Workers there even managed to order uncooked chicken and fresh produce, said Chernicky, so she has the option of cooking in the dorm rather than rely entirely on prepared food.

But students are not supposed to congregate, a restriction not so popular as staff discovered when a group showed up on a practice field.

“You try telling a bunch of 19-year-olds they can’t play soccer,” Michalenko said.

A live-in staff member is available to residents, and campus police patrol round the clock. A nurse is on duty and counseling is available, though remote only.

Students, no more than one at a time, can enter the food pantry for various items including frozen vegetables. Snacks and notes are left for students on “Thinking of You Thursdays,” Michalenko said.

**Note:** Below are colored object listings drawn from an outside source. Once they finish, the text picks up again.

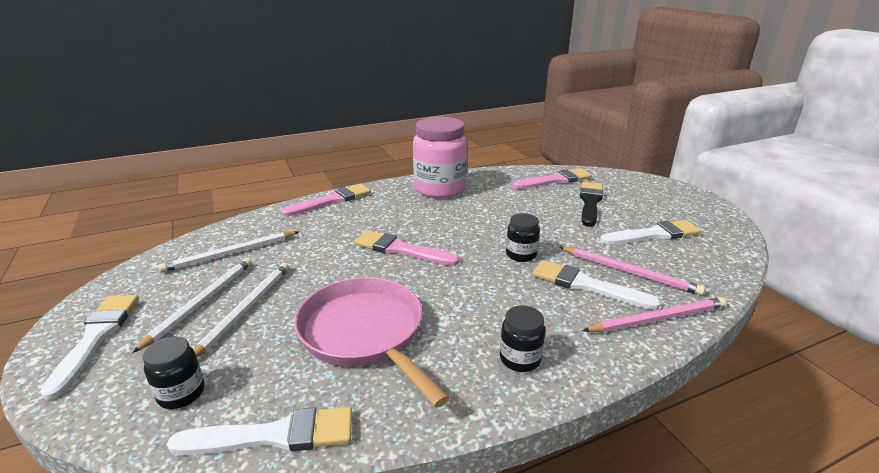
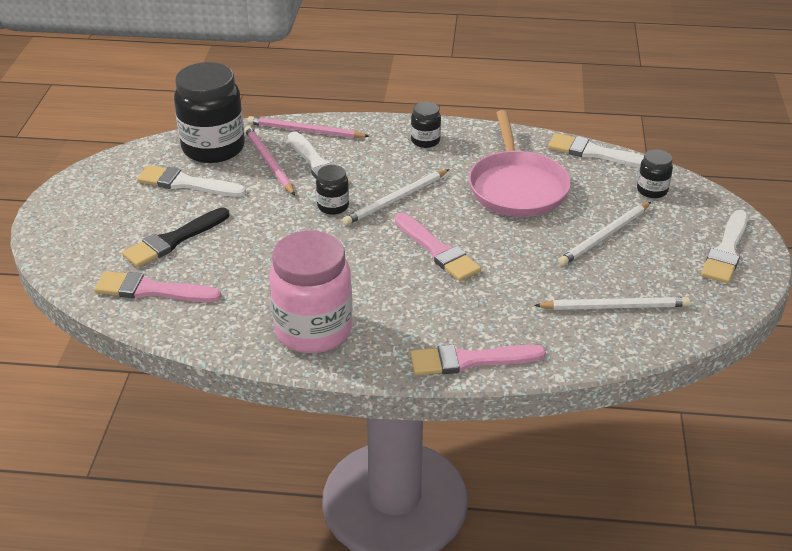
camera: 150 degrees left, 10 degrees up
(202, 302) = (642, 255): white pencil -> white pencil (396, 199)
(695, 268) = (213, 148): none -> black jar

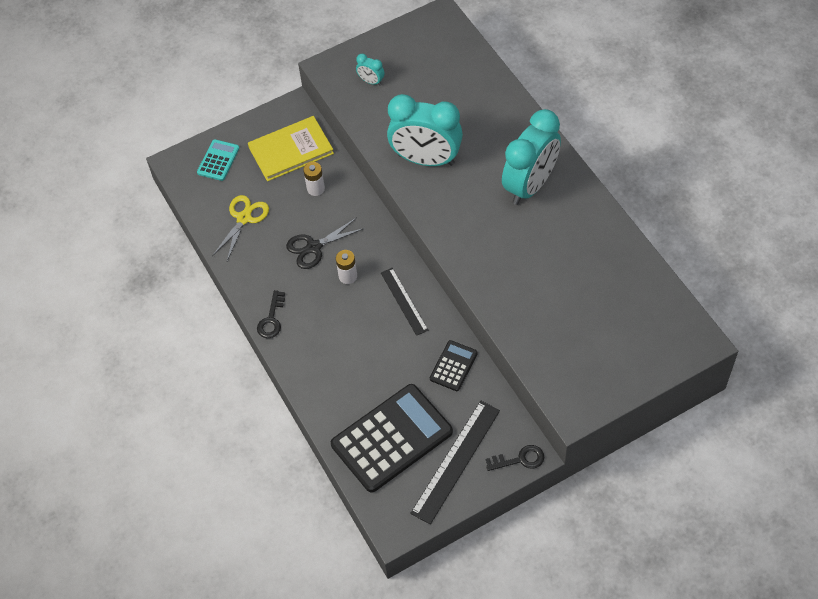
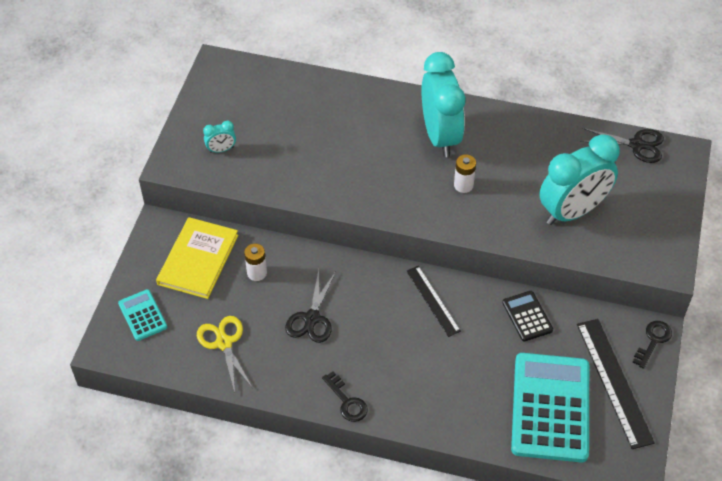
camera: 50 degrees left, 5 degrees down
(348, 276) = (366, 318): white battery -> white battery (463, 185)
(392, 438) = (550, 407): black calculator -> turquoise calculator
(404, 301) = (432, 300): black ruler -> black ruler turned 45 degrees clockwise
(426, 159) = (340, 175): turquoise clock -> turquoise clock (572, 211)
(670, 307) = (636, 145): none -> black scissors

“We’re all doing our best to provide emotional and academic support, but there is only so much we can do, talking on the phone,” he said.

William Clegg, 21, of Central City, Somerset County, juggles coursework with outside activities from tutoring to jogging. His parents are at greater risk to contract the virus, he said, so he is thankful to spare them that and to avoid internet connection problems back home.

That said, Clegg added, “I think the hardest part is the people not being around.”

Chernicky offered a stronger observation about a once-bustling campus of college students now empty save the occasional couple with a stroller and some dogs. “It seems like the apocalypse or something.”